Elizabeth saw this as a Dutch ploy to force her to accept sovereignty over the Netherlands, [ ] which so far she had always declined. She wrote to Leicester:. We could never have imagined had we not seen it fall out in experience that a man raised up by ourself and extraordinarily favoured by us, above any other subject of this land, would have in so contemptible a sort broken our commandment in a cause that so greatly touches us in honour And therefore our express pleasure and commandment is that, all delays and excuses laid apart, you do presently upon the duty of your allegiance obey and fulfill whatsoever the bearer hereof shall direct you to do in our name.

In the hopes of reuniting their two countries once more, Phillip offered to wed Elizabeth at one time. She refused. She used her availability as a means to political ends, but she never agreed to marriage. Elizabeth herself seemed to have some interest in a member of her court, Robert Dudley. Their relationship was the subject of much gossip and speculation; both parties came under suspicion of the mysterious death of Dudley's wife.

Elizabeth died on March 24,at Richmond Palace in Surrey. Because Elizabeth I had no children, with her death came the end of the house of Tudor — a royal family that had ruled England since the late s. The son of her former rival and cousin, Mary, Queen of Scots, succeeded her on the throne as James I. Henry VIII. Anne Boleyn. Mary, Queen of Scots.

Mary Tudor. We strive for accuracy and fairness. If you see something that doesn't look right, contact us! Prince Harry. Charli XCX. Kate Middleton, Princess of Wales. Elton John. Ralph Fiennes. Daniel Day-Lewis. Maggie Smith. Alan Cumming. Olivia Colman. Watch Next. McGeary, Johanna. This article gives a short, to-the-point biography of Queen Elizabeth I.

It also focuses on Elizabeth's refusal to marry due to the fact that she did not want to give up power. The article states that as a ruler Elizabeth faced many issues such as the financial situation of England and the Catholic threat. This article is very brief but is also very descriptive of Elizabeth's life. It is recommended for those who already have knowledge about Queen Elizabeth I.

Woodward, Jennifer. Nov This article focuses on the funeral of Queen Elizabeth I. She immediately set out to establish Protestantism as the official religion of England and worked towards restoring stability and prosperity to the country. Elizabeth's reign was not without its challenges. She faced threats from foreign powers, including the Spanish Armada, as well as rebellions at home.

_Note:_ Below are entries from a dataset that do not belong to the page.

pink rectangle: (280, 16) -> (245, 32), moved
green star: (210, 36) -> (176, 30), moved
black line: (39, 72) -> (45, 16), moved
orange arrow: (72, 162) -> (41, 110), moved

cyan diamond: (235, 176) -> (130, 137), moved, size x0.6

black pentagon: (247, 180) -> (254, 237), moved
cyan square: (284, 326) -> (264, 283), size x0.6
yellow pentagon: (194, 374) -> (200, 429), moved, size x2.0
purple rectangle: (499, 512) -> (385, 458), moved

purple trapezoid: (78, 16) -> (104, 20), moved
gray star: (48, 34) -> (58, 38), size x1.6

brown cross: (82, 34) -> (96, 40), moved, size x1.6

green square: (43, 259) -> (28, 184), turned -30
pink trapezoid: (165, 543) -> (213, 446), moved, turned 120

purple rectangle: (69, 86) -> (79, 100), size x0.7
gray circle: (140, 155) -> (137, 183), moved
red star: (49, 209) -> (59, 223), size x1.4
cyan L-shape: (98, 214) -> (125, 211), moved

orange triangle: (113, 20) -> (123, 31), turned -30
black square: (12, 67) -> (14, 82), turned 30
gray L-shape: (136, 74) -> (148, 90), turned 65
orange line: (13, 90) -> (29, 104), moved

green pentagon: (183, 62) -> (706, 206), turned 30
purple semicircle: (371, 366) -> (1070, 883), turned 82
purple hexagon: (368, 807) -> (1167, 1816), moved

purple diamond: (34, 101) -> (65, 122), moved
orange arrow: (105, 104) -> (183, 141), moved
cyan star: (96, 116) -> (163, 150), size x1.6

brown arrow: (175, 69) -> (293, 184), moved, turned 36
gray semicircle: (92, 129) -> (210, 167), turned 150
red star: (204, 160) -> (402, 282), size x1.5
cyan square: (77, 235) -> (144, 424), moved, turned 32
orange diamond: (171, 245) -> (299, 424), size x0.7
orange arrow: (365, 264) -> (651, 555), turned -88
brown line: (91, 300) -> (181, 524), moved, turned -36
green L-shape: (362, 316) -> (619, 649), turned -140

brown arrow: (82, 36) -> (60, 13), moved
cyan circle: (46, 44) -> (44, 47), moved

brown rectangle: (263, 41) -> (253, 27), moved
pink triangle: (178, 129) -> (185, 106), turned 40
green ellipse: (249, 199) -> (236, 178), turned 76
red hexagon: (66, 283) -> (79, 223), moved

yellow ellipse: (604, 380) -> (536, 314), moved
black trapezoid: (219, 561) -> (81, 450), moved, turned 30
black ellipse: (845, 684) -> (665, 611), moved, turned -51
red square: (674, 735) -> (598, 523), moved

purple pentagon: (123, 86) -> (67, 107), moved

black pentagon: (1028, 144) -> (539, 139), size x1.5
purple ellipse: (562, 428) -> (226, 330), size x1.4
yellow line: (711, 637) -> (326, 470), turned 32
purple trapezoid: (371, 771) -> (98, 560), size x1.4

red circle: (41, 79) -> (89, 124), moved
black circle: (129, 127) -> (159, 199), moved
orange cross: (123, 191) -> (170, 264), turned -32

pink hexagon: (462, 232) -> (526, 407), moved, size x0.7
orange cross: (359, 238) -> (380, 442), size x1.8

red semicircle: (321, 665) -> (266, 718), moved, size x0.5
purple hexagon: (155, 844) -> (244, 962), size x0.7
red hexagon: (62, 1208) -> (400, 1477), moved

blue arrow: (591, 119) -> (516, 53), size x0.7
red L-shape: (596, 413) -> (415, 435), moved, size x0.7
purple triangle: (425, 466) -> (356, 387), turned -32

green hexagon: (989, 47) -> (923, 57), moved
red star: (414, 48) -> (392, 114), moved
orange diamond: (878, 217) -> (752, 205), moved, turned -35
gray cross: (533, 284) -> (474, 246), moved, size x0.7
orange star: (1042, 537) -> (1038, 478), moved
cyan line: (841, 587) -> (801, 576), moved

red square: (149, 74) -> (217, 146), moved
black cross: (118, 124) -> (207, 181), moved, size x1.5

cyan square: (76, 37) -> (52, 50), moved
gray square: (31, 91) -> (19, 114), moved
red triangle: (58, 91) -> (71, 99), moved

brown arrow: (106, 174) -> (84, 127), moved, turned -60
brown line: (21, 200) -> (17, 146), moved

However, she proved to be a strong and capable leader, navigating through these challenges and solidifying her position as one of England's greatest monarchs. Despite the many obstacles she had to overcome, Queen Elizabeth I's rise to power is a testament to her determination and resilience. Her legacy continues to inspire and fascinate people to this day.

In conclusion, Queen Elizabeth I 's legacy as a powerful female ruler, cultural icon, and influential figure in world history continues to inspire and captivate people today. From her royal childhood to her rise to power and major accomplishmentsthere is no doubt that she will always be remembered as one of the greatest leaders in history.

Grace Thompson is a dedicated historian and writer, contributing extensively to the field of world history. Her work covers a wide range of topics, including ancient civilizations, cultural histories, and significant global events like the World Wars. Known for her meticulous research and clear, engaging writing style, Grace makes complex historical subjects accessible to readers.